The overriding sense was that the meeting, an extended photo-op, might be seen as representing the aspiration for a lasting deal with North Korea—but with no clue as to how to bring it about.
Kim was really the winner here having photo evidence to flash around that he is a distinguished world leader,” said Stephen Tharp, retired U.S. army officer who spent much time during his career for meetings at Panmunjom. “It was easy for Kim to accept this mini-summit since there wouldn’t be any expectations for substantive discussions and hence no chance to fail in a meeting.”
“It is very symbolic,” said Joseph Yun, the former U.S. envoy to North Korea, on duty as a commentator for CNN. “At a minimum the meeting has to kick off a major process, and if it doesn’t, I will be very disappointed.”

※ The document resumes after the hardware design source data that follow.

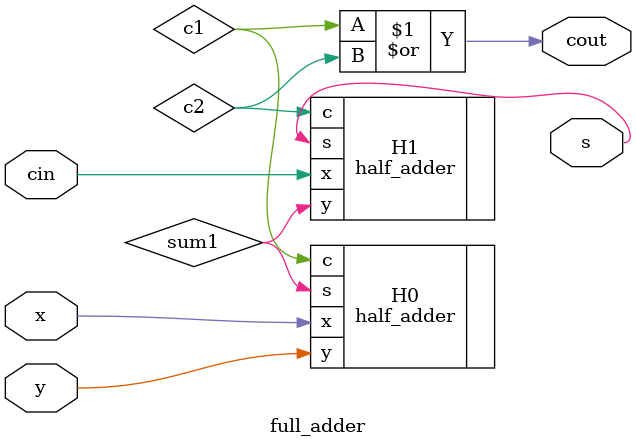
<source format=v>
module full_adder (
input x ,y ,cin,
output s,cout
);

wire sum1,c1,c2;

half_adder H0 (.x(x), .y(y), .s(sum1), .c(c1));
half_adder H1 (.x(cin), .y(sum1), .s(s), .c(c2));
assign cout = c1 | c2;
endmodule

</source>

Yun’s successor, Stephen Biegun, was on hand, standing behind Trump as he talked of Kim agreeing to setting up “new teams” to discuss a real deal. Biegun’s top priority will be to get working-level talks going—a process that may or may not lead to agreement.
Whatever happens, for Trump the meeting was a moment of glory, a success that he’s sure to claim even if the North never comes to terms on denuclearization. “That was very quick notice, and I want to thank you,” he told Kim right away after shaking hands. “We met and liked each other from day one.”